UBP condemns 'dirty' ads
The United Bermuda Party hit out again yesterday at the "dirty" campaign it believes the Progressive Labour Party is running.
"The campaign that the PLP continues to run, it is not worth me even responding to, so I will rip it up into pieces and throw it in the bin where it belongs," United Bermuda Party leader Michael Dunkley said as he ripped a PLP advertisement that ran in The Royal Gazette yesterday.
The print ad "Dunkley vs. Fact" reiterated a previous ad which claimed Bermuda was in"grave danger" because Mr. Dunkley was calling for a "regime of extreme right wing measures such as: hanging, flogging...".
Yesterday's ad alleged that Mr. Dunkley lied when he said he was not looking to reintroduce capital or corporal punishment. Mr. Dunkley had called the previous advertisement "an outright lie and misrepresentation".
Mr. Dunkley restated yesterday that the ads are misleading and that the UBP's platform does not mention either forms of punishment.
PLP chairman David Burt said the basis for their ads were that Mr. Dunkley voted against abolishing capital and corporal punishment in 1999.
During that 1999 House of Assembly session members of both sides voted based on their consciences.
As such, the vote does not usually carry a whip.
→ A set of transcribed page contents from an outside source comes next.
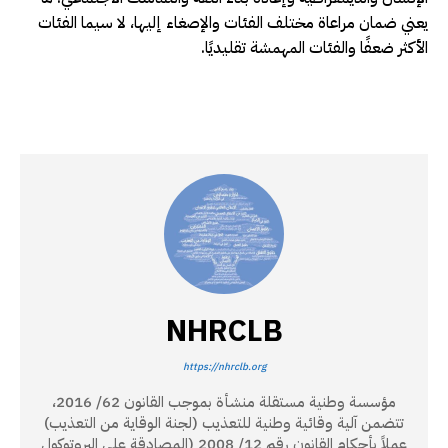
يعني ضمان مراعاة مختلف الفئات والإصغاء إليها، لا سيما الفئات
الأكثر ضعفًا والفئات المهمشة تقليديًا.
NHRCLB
https://nhrclb.org
مؤسسة وطنية مستقلة منشأة بموجب القانون 62/ 2016،
تتضمن آلية وقائية وطنية للتعذيب (لجنة الوقاية من التعذيب)
عملاً بأحكام القانون رقم 12/ 2008 (المصادقة على البروتوكول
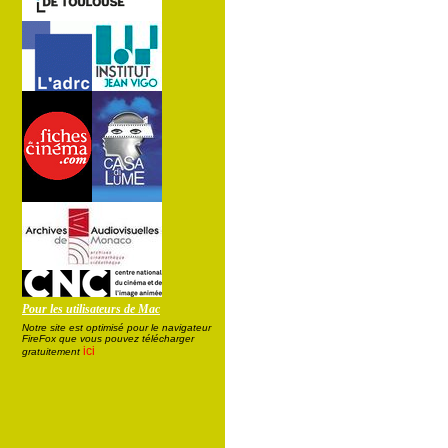
Pour les utilisateurs de Mac
Notre site est optimisé pour le navigateur
FireFox que vous pouvez télécharger
ici
gratuitement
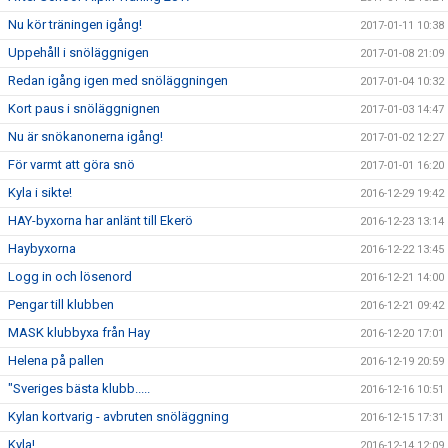
Nu kör träningen igång!
2017-01-11 10:38
Uppehåll i snöläggnigen
2017-01-08 21:09
Redan igång igen med snöläggningen
2017-01-04 10:32
Kort paus i snöläggnignen
2017-01-03 14:47
Nu är snökanonerna igång!
2017-01-02 12:27
För varmt att göra snö
2017-01-01 16:20
Kyla i sikte!
2016-12-29 19:42
HAY-byxorna har anlänt till Ekerö
2016-12-23 13:14
Haybyxorna
2016-12-22 13:45
Logg in och lösenord
2016-12-21 14:00
Pengar till klubben
2016-12-21 09:42
MASK klubbyxa från Hay
2016-12-20 17:01
Helena på pallen
2016-12-19 20:59
"Sveriges bästa klubb.....
2016-12-16 10:51
Kylan kortvarig - avbruten snöläggning
2016-12-15 17:31
Kyla!
2016-12-14 12:09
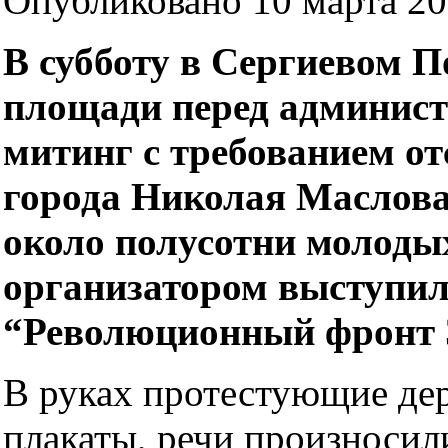
Опубликовано 10 марта 201
В субботу в Сергиевом П
площади перед админис
митинг с требованием от
города Николая Маслова
около полусотни молодых
организатором выступи
“Революционный фронт 
В руках протестующие де
плакаты, речи произносил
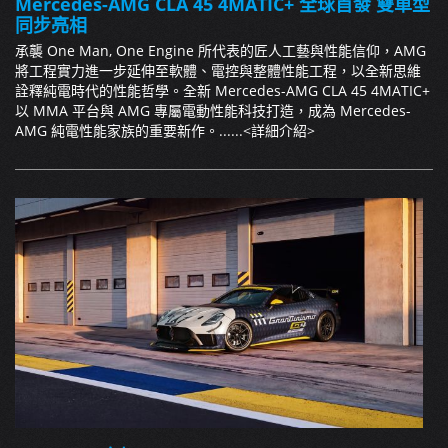
Mercedes-AMG CLA 45 4MATIC+ 全球首發 雙車型
同步亮相
承襲 One Man, One Engine 所代表的匠人工藝與性能信仰，AMG
將工程實力進一步延伸至軟體、電控與整體性能工程，以全新思維
詮釋純電時代的性能哲學。全新 Mercedes-AMG CLA 45 4MATIC+
以 MMA 平台與 AMG 專屬電動性能科技打造，成為 Mercedes-
AMG 純電性能家族的重要新作。......
<詳細介紹>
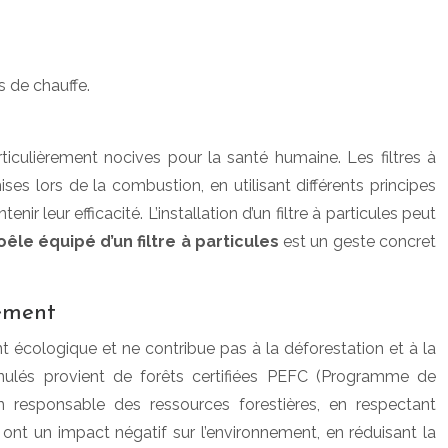
s de chauffe.
ticulièrement nocives pour la santé humaine. Les filtres à
ses lors de la combustion, en utilisant différents principes
r leur efficacité. L’installation d’un filtre à particules peut
oêle équipé d’un filtre à particules
est un geste concret
nement
nt écologique et ne contribue pas à la déforestation et à la
ranulés provient de forêts certifiées PEFC (Programme de
n responsable des ressources forestières, en respectant
s ont un impact négatif sur l’environnement, en réduisant la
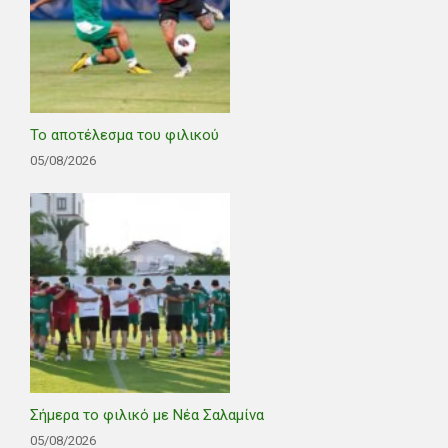
Το αποτέλεσμα του φιλικού
05/08/2026
Σήμερα το φιλικό με Νέα Σαλαμίνα
05/08/2026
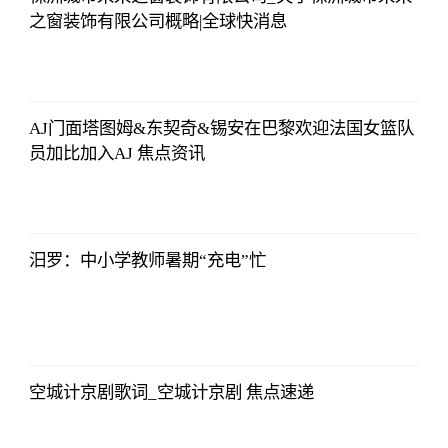
之窗装饰有限公司概略|全球快消息
法师兄
2023-07-03
12:01:12
AJ门面塔图姆&东契奇&锡安在巴黎欢迎法国女篮队
员加比加入AJ 焦点资讯
法师兄
2023-07-03
12:01:12
汨罗：中小学教师暑期“充电”忙
法师兄
2023-07-03
12:01:12
空城计京剧歌词_空城计京剧 焦点速递
法师兄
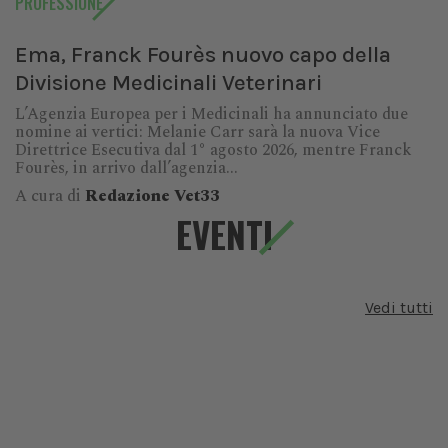
PROFESSIONE
Ema, Franck Fourès nuovo capo della
Divisione Medicinali Veterinari
L’Agenzia Europea per i Medicinali ha annunciato due
nomine ai vertici: Melanie Carr sarà la nuova Vice
Direttrice Esecutiva dal 1° agosto 2026, mentre Franck
Fourès, in arrivo dall’agenzia...
A cura di
Redazione Vet33
EVENTI
Vedi tutti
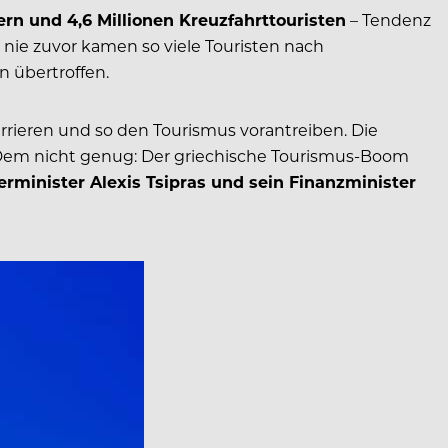
ern und 4,6 Millionen Kreuzfahrttouristen
– Tendenz
 nie zuvor kamen so viele Touristen nach
n übertroffen.
rieren und so den Tourismus vorantreiben. Die
 Dem nicht genug: Der griechische Tourismus-Boom
rminister Alexis Tsipras und sein Finanzminister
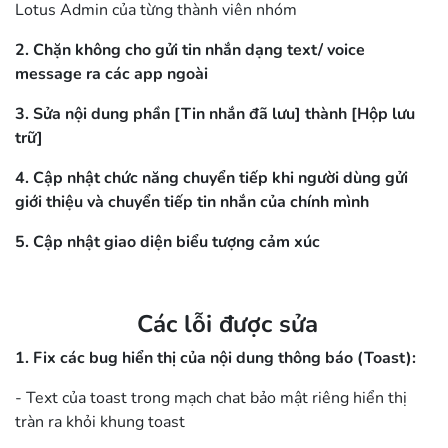
Lotus Admin của từng thành viên nhóm
2. Chặn không cho gửi tin nhắn dạng text/ voice
message ra các app ngoài
3. Sửa nội dung phần [Tin nhắn đã lưu] thành [Hộp lưu
trữ]
4. Cập nhật chức năng chuyển tiếp khi người dùng gửi
giới thiệu và chuyển tiếp tin nhắn của chính mình
5. Cập nhật giao diện biểu tượng cảm xúc
Các lỗi được sửa
1. Fix các bug hiển thị của nội dung thông báo (Toast):
- Text của toast trong mạch chat bảo mật riêng hiển thị
tràn ra khỏi khung toast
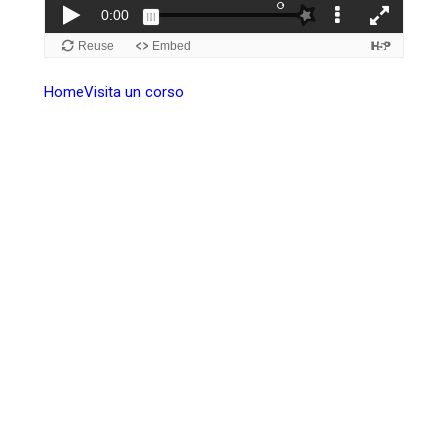
Home
Visita un corso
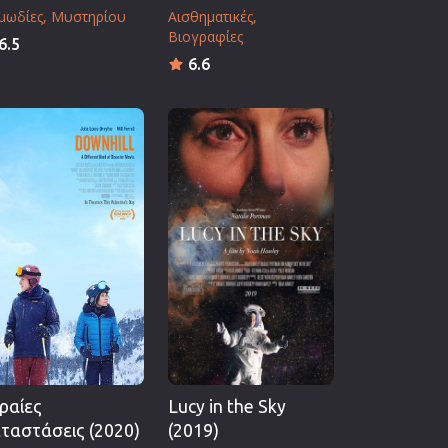
μωδίες
Μυστηρίου
Αισθηματικές
Βιογραφίες
6.5
6.6
ραίες
Lucy in the Sky
ταστάσεις (2020)
(2019)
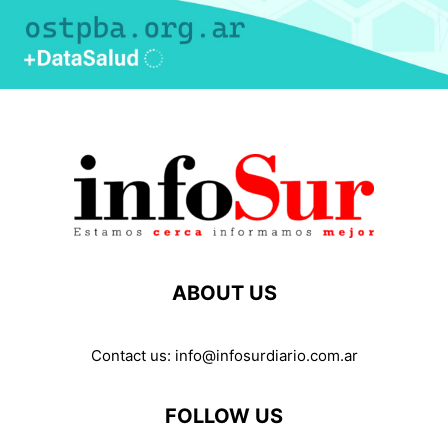
ABOUT US
Contact us:
info@infosurdiario.com.ar
FOLLOW US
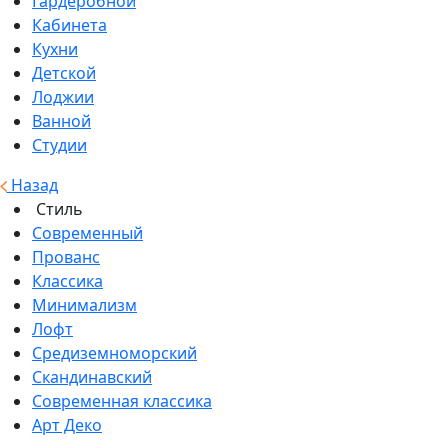
Гардеробной
Кабинета
Кухни
Детской
Лоджии
Ванной
Студии
Назад
Стиль
Современный
Прованс
Классика
Минимализм
Лофт
Средиземноморский
Скандинавский
Современная классика
Арт Деко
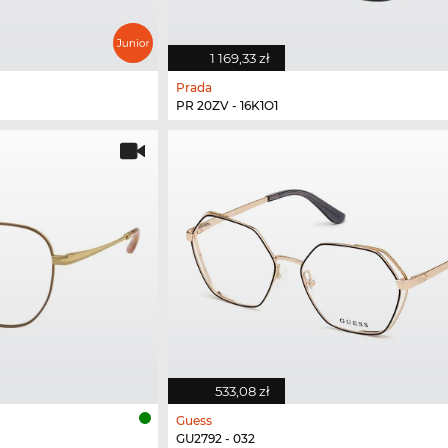
1 169,33 zł
Prada
PR 20ZV - 16K1O1
533,08 zł
Guess
GU2792 - 032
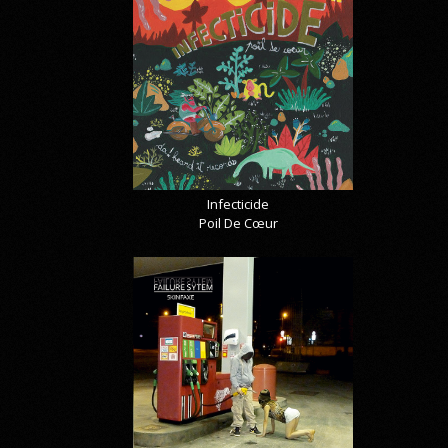
Infecticide
Poil De Cœur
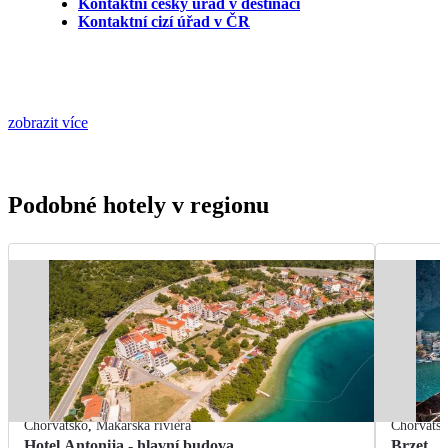
Kontaktní český úřad v destinaci
Kontaktní cizí úřad v ČR
zobrazit více
Podobné hotely v regionu
Chorvatsko
,
Makarská riviéra
Chorvats
Hotel Antonija - hlavní budova
Brzet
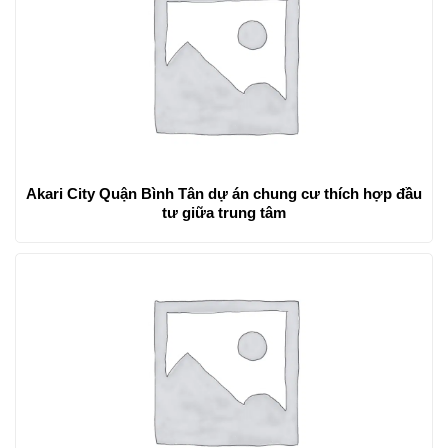
Akari City Quận Bình Tân dự án chung cư thích hợp đầu
tư giữa trung tâm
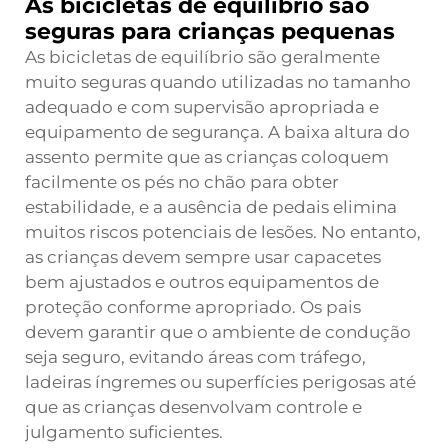
As bicicletas de equilíbrio são
seguras para crianças pequenas
As bicicletas de equilíbrio são geralmente
muito seguras quando utilizadas no tamanho
adequado e com supervisão apropriada e
equipamento de segurança. A baixa altura do
assento permite que as crianças coloquem
facilmente os pés no chão para obter
estabilidade, e a ausência de pedais elimina
muitos riscos potenciais de lesões. No entanto,
as crianças devem sempre usar capacetes
bem ajustados e outros equipamentos de
proteção conforme apropriado. Os pais
devem garantir que o ambiente de condução
seja seguro, evitando áreas com tráfego,
ladeiras íngremes ou superfícies perigosas até
que as crianças desenvolvam controle e
julgamento suficientes.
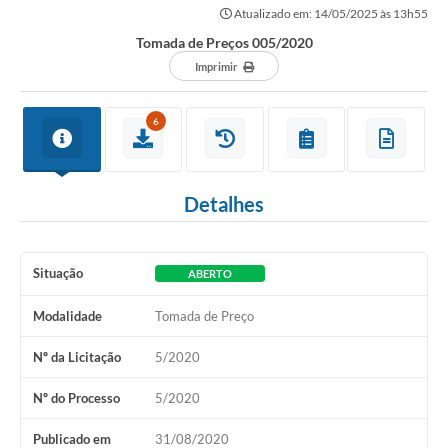
Atualizado em: 14/05/2025 às 13h55
Tomada de Preços 005/2020
Imprimir
6
Detalhes
Situação
ABERTO
Modalidade
Tomada de Preço
Nº da Licitação
5/2020
Nº do Processo
5/2020
Publicado em
31/08/2020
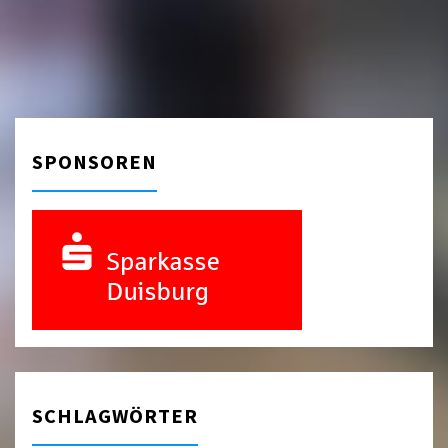
SPONSOREN
SCHLAGWÖRTER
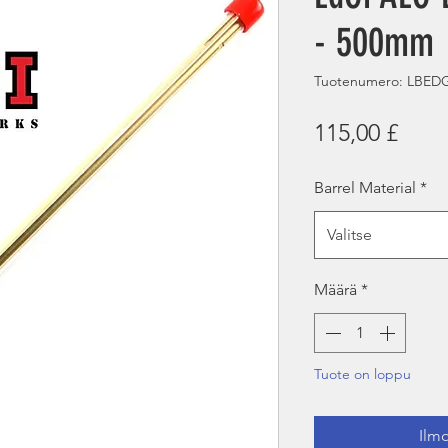
- 500mm
Tuotenumero: LBEDG
Hint
115,00 £
Barrel Material
*
Valitse
Määrä
*
Tuote on loppu
Ilmo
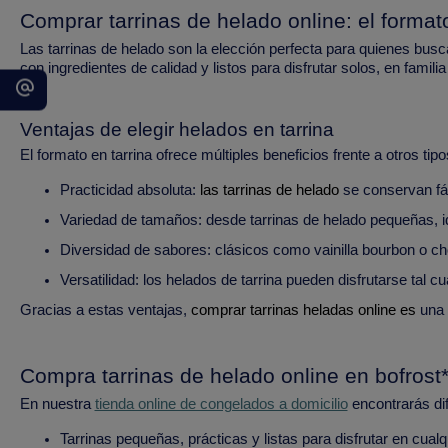
Comprar tarrinas de helado online: el format
Las tarrinas de helado son la elección perfecta para quienes bu
con ingredientes de calidad y listos para disfrutar solos, en famil
Ventajas de elegir helados en tarrina
El formato en tarrina ofrece múltiples beneficios frente a otros tip
Practicidad absoluta:
las tarrinas de helado
se conservan fá
Variedad de tamaños: desde tarrinas de helado pequeñas, i
Diversidad de sabores: clásicos como vainilla bourbon o c
Versatilidad: los helados de tarrina pueden disfrutarse tal c
Gracias a estas ventajas,
comprar tarrinas heladas online es
una 
Compra tarrinas de helado online en bofrost
En nuestra
tienda online de congelados a domicilio
encontrarás dif
Tarrinas pequeñas, prácticas y listas para disfrutar en cua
Nineteen of the then-25 PLP MPs voted for the abolition and 13 of the UBP's 14 MPs voted against it.
Government MPs Derrick Burgess, Wayne Perinchief, El James, Reginald Burrows and Dennis Lister did not vote.
The UBP also denounced a television advert sanctioned by the PLP. The ad shows new UBP candidate Wayne Scott, who is running in Warwick North Central, at a news conference about Government's television station.
In the ad he asks: "Do we really need to have a Government television station?" The footage is then dubbed so that you hear Opposition Leader Michael Dunkley speaking on the topic while Mr. Scott's lips move. Then Mr. Scott says: "There are many stations around that have, that have been um..." and Mr. Dunkley prompts him by saying "struggling". The ad repeats this four second clip for the next 30 seconds before ending with the song "I'm your puppet" by James and Bobby Purify.
UBP candidate E.T. (Bob) Richards, who is running in Devonshire East, said the ad was an example of "gutter politics.
"It is offensive," he said. "It uses racial stereotyping as a political weapon."
And MP John Barritt said: "It is time to call them out for ads like this. On the PLP website there is a video of Wayne Caines, another new candidate, and you can see him struggle for the words to use, he struggles not once but twice and he is helped by a colleague on his right. No one called him a puppet.
"My black colleagues have to endure this type of criticism and it is offensive — that they are something less because they are black and support the UBP."
The video Mr. Barritt spoke of is of a constituency meeting where near the end of a nine-minute speech Mr. Caines, who is running in Hamilton South, said: "If given the opportunity I will serve humbly. I will put those three things together; honour, integrity... honour, integrity..." at this point Roderick Burchall prompted Mr. Caines and said "accountability" to much laughter. Mr. Caines then said "and accountability. I can't forget accountability — that's what you call a senior moment."
Earlier in the campaign, Premier Ewart Brown dubbed the UBP the "Filthy McNasty" party after alleged UBP supporters e-mailed mocked-up e-mails of Dr. Brown likening him to dictators.